Green-fluorescent protein (GFP) is the origin of the green bioluminescence color exhibited by several marine hydrozoans and anthozoans. The mechanism is believed to be Förster resonance energy transfer (FRET) within a luciferase−GFP or photoprotein−GFP complex. As the effect is found in vitro at micromolar concentrations, for FRET to occur this complex must have an affinity in the micromolar range.

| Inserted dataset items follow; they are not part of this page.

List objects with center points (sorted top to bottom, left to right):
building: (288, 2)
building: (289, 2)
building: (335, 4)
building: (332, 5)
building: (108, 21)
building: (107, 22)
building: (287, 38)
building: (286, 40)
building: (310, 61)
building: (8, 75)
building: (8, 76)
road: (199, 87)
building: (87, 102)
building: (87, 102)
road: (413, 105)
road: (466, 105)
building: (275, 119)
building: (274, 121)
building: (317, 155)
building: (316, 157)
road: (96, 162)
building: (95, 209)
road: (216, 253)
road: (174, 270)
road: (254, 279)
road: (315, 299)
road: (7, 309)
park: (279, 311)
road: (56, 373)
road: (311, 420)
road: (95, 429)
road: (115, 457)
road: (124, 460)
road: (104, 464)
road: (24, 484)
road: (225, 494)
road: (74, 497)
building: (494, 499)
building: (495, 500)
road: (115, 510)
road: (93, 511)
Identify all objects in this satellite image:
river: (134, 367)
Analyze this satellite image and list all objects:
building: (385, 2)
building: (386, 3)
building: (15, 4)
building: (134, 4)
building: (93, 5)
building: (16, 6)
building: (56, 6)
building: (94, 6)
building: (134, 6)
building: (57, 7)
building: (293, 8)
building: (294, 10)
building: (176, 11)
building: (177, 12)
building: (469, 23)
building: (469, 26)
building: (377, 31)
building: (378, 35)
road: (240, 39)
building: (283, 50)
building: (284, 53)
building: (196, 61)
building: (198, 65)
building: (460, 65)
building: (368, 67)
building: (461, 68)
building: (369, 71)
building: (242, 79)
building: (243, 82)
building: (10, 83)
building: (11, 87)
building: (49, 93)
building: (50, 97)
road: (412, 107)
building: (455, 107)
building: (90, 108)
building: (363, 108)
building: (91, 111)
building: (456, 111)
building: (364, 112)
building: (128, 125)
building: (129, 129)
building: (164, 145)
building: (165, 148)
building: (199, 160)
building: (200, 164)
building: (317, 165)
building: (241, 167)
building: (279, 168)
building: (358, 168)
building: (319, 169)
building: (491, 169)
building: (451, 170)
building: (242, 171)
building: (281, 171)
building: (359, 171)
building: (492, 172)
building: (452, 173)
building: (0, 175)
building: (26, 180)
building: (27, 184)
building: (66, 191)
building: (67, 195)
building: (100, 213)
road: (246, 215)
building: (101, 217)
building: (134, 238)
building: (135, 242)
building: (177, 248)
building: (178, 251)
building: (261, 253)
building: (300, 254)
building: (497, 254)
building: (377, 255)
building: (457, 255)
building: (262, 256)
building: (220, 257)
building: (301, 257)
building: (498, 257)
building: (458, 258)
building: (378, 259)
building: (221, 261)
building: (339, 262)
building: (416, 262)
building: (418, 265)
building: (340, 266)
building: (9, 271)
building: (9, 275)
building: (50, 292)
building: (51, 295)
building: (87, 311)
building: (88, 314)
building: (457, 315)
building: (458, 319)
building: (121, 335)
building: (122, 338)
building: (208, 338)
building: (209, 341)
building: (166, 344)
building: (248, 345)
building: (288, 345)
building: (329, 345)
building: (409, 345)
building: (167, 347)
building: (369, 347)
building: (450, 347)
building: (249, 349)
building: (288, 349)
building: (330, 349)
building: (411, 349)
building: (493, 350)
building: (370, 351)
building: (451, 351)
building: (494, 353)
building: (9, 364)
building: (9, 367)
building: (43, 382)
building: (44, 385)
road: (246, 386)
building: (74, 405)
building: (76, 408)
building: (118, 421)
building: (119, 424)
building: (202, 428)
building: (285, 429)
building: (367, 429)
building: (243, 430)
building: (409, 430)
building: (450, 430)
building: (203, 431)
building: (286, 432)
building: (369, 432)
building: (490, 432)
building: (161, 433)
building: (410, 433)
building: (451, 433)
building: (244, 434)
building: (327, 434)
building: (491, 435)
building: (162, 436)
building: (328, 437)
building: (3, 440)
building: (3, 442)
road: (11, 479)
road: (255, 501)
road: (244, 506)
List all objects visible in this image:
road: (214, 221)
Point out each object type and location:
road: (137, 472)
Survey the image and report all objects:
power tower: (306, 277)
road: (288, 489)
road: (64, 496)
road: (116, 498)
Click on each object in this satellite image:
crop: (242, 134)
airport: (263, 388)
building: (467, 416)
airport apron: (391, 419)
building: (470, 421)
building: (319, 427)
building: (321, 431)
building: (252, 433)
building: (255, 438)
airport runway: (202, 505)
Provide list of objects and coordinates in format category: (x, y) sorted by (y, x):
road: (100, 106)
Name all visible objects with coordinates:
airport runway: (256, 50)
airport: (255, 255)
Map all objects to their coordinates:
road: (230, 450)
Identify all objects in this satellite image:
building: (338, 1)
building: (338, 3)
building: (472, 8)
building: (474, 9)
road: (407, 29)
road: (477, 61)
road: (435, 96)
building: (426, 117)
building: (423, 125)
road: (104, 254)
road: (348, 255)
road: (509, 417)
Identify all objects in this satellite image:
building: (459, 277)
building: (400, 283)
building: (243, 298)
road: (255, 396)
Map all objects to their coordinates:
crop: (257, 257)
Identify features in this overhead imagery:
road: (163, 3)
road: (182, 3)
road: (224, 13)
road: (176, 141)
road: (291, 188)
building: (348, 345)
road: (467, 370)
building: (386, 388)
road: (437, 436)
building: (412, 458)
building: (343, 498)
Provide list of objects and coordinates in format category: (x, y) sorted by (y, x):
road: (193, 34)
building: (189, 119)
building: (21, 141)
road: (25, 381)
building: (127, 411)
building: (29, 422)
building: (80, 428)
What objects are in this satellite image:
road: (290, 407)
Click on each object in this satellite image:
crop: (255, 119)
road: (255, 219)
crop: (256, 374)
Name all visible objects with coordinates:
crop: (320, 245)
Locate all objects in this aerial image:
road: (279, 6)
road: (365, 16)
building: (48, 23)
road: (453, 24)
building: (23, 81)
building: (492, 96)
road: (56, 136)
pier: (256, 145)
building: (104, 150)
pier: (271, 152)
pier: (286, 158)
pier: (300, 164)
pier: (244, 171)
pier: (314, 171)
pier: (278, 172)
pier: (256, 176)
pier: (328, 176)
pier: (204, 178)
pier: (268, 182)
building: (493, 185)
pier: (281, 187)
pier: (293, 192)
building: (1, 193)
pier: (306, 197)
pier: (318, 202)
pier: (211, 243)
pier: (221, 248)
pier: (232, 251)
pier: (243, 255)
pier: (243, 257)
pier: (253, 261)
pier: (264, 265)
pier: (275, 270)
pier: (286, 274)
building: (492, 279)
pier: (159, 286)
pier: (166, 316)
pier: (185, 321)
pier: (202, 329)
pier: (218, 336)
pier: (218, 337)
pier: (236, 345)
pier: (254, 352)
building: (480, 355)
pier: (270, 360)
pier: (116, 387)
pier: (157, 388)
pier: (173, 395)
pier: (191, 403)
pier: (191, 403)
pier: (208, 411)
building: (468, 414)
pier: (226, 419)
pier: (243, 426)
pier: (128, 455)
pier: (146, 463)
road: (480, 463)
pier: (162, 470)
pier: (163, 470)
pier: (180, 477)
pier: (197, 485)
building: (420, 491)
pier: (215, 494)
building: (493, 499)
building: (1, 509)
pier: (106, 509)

We present here a fluorescence dynamics investigation of the recombinant bioluminescence proteins from the jellyfish Clytia gregaria, the photoprotein clytin in its Ca2+-discharged form that is highly fluorescent (λmax = 506 nm) and its GFP (cgreGFP; λmax = 500 nm). Ca2+-discharged clytin shows a predominant fluorescence lifetime of 5.7 ns, which is assigned to the final emitting state of the bioluminescence reaction product, coelenteramide anion, and a fluorescence anisotropy decay or rotational correlation time of 12 ns (20 °C), consistent with tight binding and rotation with the whole protein. A 34 ns correlation time combined with a translational diffusion constant and molecular brightness from fluorescence fluctuation spectroscopy all confirm that cgreGFP is an obligate dimer down to nanomolar concentrations. Within the dimer, the two chromophores have a coupled excited-state transition yielding fluorescence depolarization via FRET with a transfer correlation time of 0.5 ns. The 34 ns time of cgreGFP showed no change upon addition of a 1000-fold excess of Ca2+-discharged clytin, indicating no stable complexation below 0.2 mM. It is proposed that any bioluminescence FRET complex with micromolar affinity must be one formed transiently by the cgreGFP dimer with a short-lived (millisecond) intermediate in the clytin reaction pathway.